# Doel opdracht
Ga na of elk van de volgende uitspraken klopt met het artikel over de debuutroman van Erwin Mortier. Antwoord per uitspraak met ja of nee en citeer letterlijk de woorden uit het artikel die de doorslag geven. (a) “Marcel” is het eerste boek van Erwin Mortier. (b) De Standaard besteedde op de voorpagina aandacht aan de roman. (c) Volgens De Morgen moet Mortier zijn plaats in de literatuur nog verdienen met latere boeken.

━━ Brontekst

Het voorjaar is rijk aan literaire polemiek. Want op de feesten van de cultuur wordt niet in de soep gespuwd.

Zomaar een nieuw boek voorpaginanieuws, dan nog van een volslagen onbekend auteur! Het overkwam de debutant Erwin Mortier. Zijn roman “Marcel” mocht al commentaar krijgen op de één van De Standaard – toch geen krant die de eerste de beste hype achterna loopt -, en werd verderop in een recensie als niets minder dan “verbluffend” omschreven. Volgens De Morgen verwerft Mortier met dit ene boek al “een prominente plaats in de hedendaagse literatuur”.

━━━━
━━ Inhoud dataset

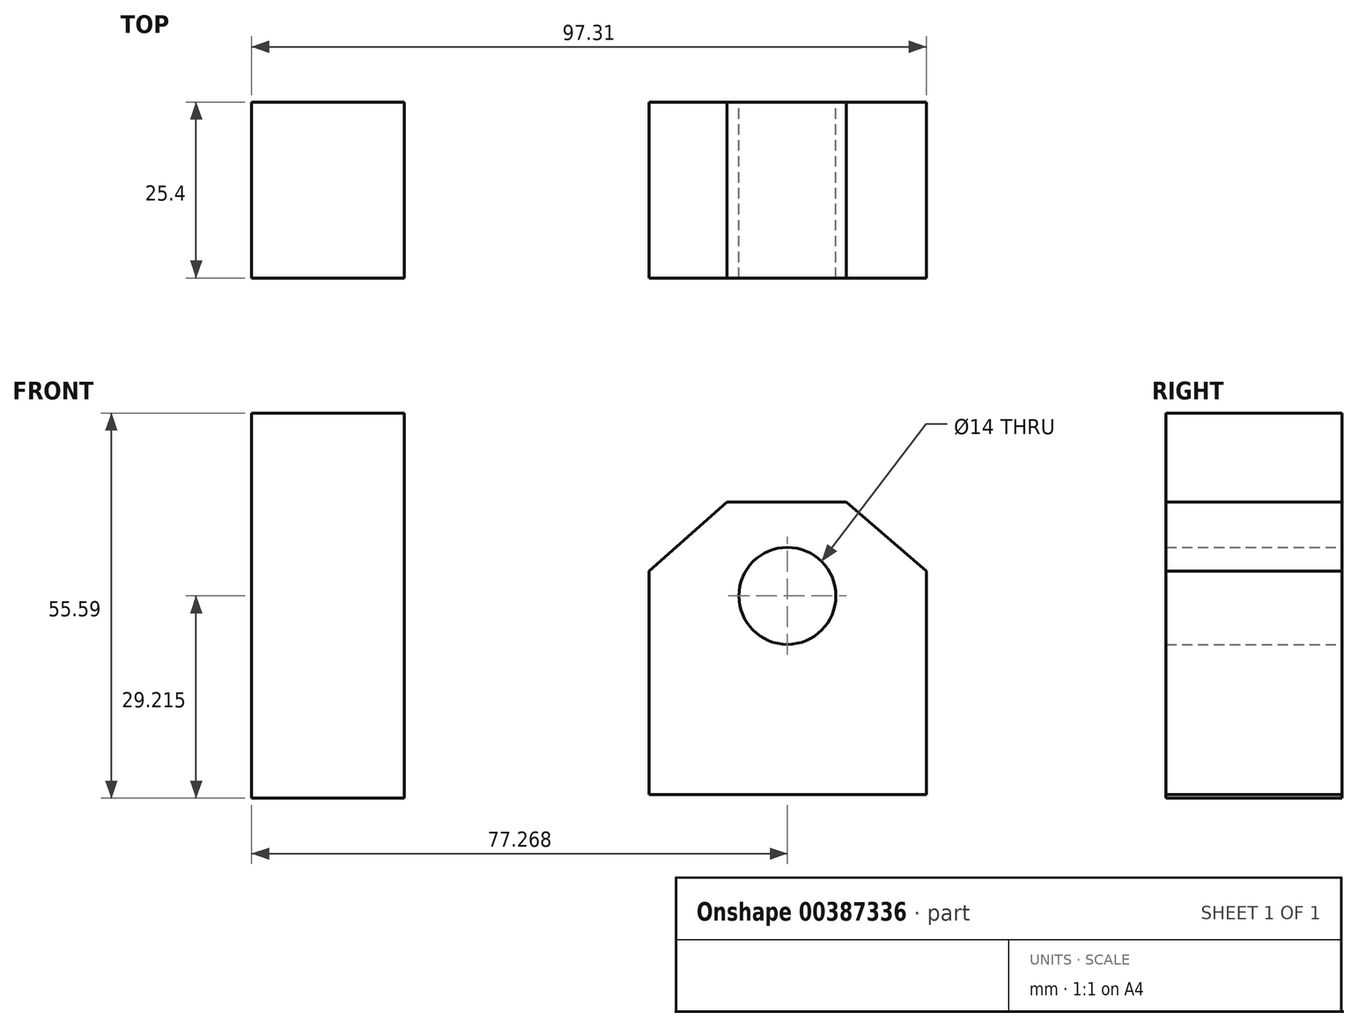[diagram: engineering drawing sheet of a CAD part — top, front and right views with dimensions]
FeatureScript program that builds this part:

━━━━

# Uitgewerkte opdracht
(a) Ja: ‘Het overkwam de debutant Erwin Mortier.’
(b) Ja: ‘Zijn roman “Marcel” mocht al commentaar krijgen op de één van De Standaard’
(c) Nee: ‘Volgens De Morgen verwerft Mortier met dit ene boek al “een prominente plaats in de hedendaagse literatuur”.’